New Executive Order Temporarily Suspends Certain Requirements of Open Meetings Act
AuthorMark W. McInerney
On March 18, 2020, Governor Whitmer issued Executive Order 2020-15, which temporarily relaxes certain requirements of the Open Meetings Act (“OMA”) as a result of the COVID-19 pandemic. The goal of the Order is to further reduce the need for contact among members of the public while permitting the public business to continue being done in a transparent fashion.
The Order is applicable to all public bodies subject to the Open Meetings Act, which would include boards of education and municipal councils. Effective immediately, and through April 15, 2020, strict compliance with Section 3 of OMA will no longer be required. Specifically, public bodies are permitted to conduct meetings entirely electronically, such that no elected members of the public body need to be physically in attendance. The meeting must be held in a manner that permits two-way communications so that members of the public body can hear and be heard by other members of the public body, and so that members of the general public can hear members of the public body and can be heard by members of the public body and other participants in the meeting during a public comment period. The order goes on to add that the public body “also may use technology to facilitate typed public comments that may be read to or shared with members of the public body and other participants.” The use of the word “also” makes it unclear if public comment may be limited to written questions, but the sense of the order is that the public must be able to choose oral or written means of making public comment. The public body may enact or maintain reasonable rules regulating public comment.

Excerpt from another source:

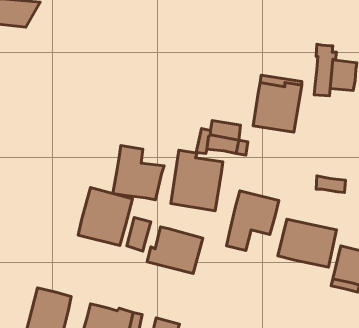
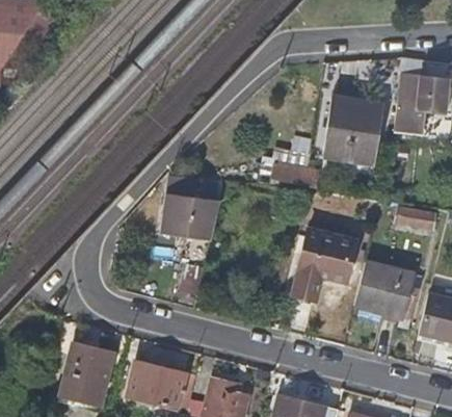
building: [171,150,223,211] -> none
building: [78,187,132,246] -> none
building: [147,227,203,274] -> none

The Order also requires that the public body must provide advance notice to the public, using its website if it has one or using other notice procedures under OMA, of the means that will be utilized, as well as detailed procedures by which the public may participate in the meeting electronically and may contact the members of the public body to provide comment. The public body is encouraged (but not specifically required) to post an agenda before the meeting (not currently an OMA requirement), and is also urged (but not specifically required) to take all votes by roll call to avoid questions about how each member voted.
The Order further suspends the statutory requirement that boards of education hold at least one meeting per month.
The Order specifically provides that any of its provisions “will prevail over any conflicting provision of a local charter, ordinance or rule.” It would have been preferable for the Order to also refer to school district bylaws or policies, but presumably, they are included within the category “rule.”